Aug 05, 2015 (LBO) – Sri Lanka should have policies that are simple, clear and predictable for the economy to move ahead rather than a plethora that hold businesses back, an economist said.
“Simplicity is the key,” Razeen Sally, an Associate Professor at the Lee Kuan Yew School of Public Policy, National University of Singapore, said at the Economic Summit 2015 held in Colombo.
“If we are to learn one general lesson from the East Asian miracle, we will learn that policy is not rocket science. It should not be terribly complicated.”
“The main lesson from the East Asian miracle is that simplicity is key, and it is imperative we get the basis right.”
For a decade under the last administration, Sri Lanka had de-liberalization, not liberalization with the combination of increased state intervention in the domestic economy and increased external protection.
“Whatever the nominal rate of protection we might see from our import tariffs, it has possibly doubled in the past decade according to some estimates. This is because of a whole host of extra tariff barriers, para tariff barriers, non-tariff barriers, cesses and a big increase in agricultural protection.”
“There is arguably a more politicized environment for foreign investments, particularly when it come to big projects,” he said.

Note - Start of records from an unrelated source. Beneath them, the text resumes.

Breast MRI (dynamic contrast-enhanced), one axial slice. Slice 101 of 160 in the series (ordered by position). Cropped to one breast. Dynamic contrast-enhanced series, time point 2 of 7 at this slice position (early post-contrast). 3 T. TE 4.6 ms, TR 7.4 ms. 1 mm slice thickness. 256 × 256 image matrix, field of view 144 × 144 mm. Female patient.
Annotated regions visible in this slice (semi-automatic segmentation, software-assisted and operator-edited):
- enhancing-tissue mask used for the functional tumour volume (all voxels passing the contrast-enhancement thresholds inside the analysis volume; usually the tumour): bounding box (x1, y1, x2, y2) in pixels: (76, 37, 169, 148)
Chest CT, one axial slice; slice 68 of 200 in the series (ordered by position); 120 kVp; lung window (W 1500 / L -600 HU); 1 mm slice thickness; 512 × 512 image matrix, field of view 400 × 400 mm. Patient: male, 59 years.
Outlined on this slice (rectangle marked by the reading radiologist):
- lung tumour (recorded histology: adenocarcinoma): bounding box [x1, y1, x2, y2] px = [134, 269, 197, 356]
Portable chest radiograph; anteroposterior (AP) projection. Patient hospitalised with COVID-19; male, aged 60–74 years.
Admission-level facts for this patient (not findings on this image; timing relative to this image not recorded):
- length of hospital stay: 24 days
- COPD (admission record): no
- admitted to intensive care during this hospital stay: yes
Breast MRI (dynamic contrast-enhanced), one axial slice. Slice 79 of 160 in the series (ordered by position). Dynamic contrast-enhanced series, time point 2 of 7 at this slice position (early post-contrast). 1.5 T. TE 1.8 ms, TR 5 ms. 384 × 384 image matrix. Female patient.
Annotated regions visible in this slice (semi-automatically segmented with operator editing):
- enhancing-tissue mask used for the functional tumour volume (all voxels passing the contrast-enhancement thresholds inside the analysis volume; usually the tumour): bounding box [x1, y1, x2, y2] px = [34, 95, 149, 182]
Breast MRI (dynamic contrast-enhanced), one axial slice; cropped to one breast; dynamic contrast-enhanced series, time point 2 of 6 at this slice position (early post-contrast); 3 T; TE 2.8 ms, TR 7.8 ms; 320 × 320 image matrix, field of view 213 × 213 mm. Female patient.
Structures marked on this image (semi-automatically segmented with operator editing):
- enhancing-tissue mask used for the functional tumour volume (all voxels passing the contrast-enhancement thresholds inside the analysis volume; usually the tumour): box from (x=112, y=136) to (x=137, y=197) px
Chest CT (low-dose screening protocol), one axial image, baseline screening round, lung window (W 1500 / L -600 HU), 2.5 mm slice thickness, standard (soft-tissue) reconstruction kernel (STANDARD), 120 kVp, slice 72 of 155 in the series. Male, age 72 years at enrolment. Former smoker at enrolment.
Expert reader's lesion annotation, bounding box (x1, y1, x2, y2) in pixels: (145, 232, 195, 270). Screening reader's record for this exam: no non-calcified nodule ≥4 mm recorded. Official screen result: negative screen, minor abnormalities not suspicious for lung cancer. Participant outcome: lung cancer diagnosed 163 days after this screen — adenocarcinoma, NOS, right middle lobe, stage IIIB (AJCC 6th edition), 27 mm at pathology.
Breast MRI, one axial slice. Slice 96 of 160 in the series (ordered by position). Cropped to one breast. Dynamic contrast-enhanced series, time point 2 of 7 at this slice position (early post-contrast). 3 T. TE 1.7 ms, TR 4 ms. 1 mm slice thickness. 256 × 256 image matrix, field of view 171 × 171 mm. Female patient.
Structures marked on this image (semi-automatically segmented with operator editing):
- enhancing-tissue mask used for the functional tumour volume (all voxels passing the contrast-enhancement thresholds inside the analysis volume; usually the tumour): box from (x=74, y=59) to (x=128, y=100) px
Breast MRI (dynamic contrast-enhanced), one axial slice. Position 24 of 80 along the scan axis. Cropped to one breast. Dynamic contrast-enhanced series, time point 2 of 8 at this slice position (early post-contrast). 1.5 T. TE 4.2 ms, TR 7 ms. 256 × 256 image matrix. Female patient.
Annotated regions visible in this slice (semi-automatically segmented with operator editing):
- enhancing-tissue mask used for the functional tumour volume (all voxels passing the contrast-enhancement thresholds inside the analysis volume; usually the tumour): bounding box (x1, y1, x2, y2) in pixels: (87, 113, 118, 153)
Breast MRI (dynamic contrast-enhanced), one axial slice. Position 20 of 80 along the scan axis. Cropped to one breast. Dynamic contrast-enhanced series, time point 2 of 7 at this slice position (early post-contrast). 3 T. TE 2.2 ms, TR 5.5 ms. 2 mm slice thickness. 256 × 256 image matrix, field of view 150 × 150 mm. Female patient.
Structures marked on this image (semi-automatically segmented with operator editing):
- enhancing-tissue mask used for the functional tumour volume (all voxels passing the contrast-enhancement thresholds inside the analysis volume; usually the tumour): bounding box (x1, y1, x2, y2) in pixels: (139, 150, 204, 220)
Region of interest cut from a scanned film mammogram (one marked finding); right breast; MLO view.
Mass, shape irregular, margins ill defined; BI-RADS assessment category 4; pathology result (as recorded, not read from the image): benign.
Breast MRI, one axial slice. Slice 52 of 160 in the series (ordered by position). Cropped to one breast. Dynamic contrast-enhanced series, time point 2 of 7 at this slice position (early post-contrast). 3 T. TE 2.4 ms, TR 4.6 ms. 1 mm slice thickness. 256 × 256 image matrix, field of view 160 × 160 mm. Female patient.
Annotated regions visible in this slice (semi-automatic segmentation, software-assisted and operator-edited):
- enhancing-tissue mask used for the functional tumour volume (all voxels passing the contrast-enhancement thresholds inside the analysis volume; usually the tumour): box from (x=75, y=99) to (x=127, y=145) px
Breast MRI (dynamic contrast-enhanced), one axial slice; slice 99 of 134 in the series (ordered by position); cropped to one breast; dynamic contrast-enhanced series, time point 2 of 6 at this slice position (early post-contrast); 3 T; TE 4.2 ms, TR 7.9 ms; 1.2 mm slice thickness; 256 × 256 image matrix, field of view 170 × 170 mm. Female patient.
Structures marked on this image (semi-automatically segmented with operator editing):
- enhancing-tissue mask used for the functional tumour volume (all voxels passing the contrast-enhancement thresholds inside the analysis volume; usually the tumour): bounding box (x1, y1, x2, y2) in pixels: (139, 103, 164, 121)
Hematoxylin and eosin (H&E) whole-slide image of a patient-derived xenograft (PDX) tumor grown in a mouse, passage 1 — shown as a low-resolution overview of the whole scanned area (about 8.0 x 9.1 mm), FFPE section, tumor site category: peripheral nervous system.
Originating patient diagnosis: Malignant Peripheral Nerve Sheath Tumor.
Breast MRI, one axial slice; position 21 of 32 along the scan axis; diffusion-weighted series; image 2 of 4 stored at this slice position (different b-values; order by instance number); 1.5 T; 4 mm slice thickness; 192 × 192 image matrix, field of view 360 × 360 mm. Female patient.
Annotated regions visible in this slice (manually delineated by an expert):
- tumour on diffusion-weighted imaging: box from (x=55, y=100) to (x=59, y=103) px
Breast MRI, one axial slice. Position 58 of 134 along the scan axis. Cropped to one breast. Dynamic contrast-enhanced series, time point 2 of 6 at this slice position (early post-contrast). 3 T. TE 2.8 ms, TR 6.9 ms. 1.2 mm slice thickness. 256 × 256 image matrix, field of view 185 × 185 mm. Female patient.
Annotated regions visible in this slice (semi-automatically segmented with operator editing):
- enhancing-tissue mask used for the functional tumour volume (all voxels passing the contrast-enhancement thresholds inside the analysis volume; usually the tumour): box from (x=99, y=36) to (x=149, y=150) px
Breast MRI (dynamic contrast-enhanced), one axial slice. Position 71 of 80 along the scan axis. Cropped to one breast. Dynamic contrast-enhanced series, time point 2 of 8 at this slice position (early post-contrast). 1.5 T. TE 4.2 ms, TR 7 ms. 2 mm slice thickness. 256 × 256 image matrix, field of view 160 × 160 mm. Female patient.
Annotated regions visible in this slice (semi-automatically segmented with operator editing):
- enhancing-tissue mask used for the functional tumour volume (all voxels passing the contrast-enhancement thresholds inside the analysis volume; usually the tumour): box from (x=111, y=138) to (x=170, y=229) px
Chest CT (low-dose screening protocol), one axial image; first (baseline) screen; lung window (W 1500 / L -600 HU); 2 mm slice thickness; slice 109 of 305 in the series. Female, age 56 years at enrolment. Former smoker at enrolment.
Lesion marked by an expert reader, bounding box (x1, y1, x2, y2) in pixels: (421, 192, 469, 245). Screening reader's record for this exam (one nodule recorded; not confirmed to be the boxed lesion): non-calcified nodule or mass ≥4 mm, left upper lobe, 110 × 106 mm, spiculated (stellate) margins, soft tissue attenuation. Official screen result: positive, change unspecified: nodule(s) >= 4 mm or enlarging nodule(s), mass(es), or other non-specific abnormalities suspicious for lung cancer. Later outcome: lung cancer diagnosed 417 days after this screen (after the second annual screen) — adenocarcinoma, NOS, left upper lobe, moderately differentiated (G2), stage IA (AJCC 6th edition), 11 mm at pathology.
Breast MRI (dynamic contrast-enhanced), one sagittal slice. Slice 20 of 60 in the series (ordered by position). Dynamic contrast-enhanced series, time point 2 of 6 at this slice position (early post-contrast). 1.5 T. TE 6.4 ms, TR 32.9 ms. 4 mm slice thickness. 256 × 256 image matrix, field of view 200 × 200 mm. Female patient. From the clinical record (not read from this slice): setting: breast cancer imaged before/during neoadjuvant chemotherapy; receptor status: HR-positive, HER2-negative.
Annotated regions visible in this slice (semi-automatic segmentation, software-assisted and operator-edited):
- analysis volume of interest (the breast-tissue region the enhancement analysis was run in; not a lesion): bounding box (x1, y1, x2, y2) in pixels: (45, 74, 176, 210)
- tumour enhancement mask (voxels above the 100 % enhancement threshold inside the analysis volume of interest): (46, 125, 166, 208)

The nominal average for Sri Lanka’s tariffs is about 10 percent which does not look bad when compared with South Asian countries, but it compares badly with East Asian countries, he said. The East Asian average is roughly five percent.
Sally says the next government should have a programme to bring them down as close as possible to zero on industrial goods.
According to neoclassical economic theorists, tariffs are viewed as distortions to the free market.
Typical analyses find that tariffs tend to benefit domestic producers and government at the expense of consumers, and that the net welfare effects of a tariff on the importing country are negative.
Normative judgements often follow from these findings, namely that it may be disadvantageous for a country to artificially shield an industry from world markets and that it might be better to allow a collapse to take place.
“So that where protection of imports exists, it exists by means of the ad valorem tariff,” Sally said.
He added that Sri Lanka should also bring down import protection in terms of ad valorem tariffs, and have one single uniform tariff of average five percent by 2020.
“The target I would propose is not several bands. Make it as simple as possible,” Sally said.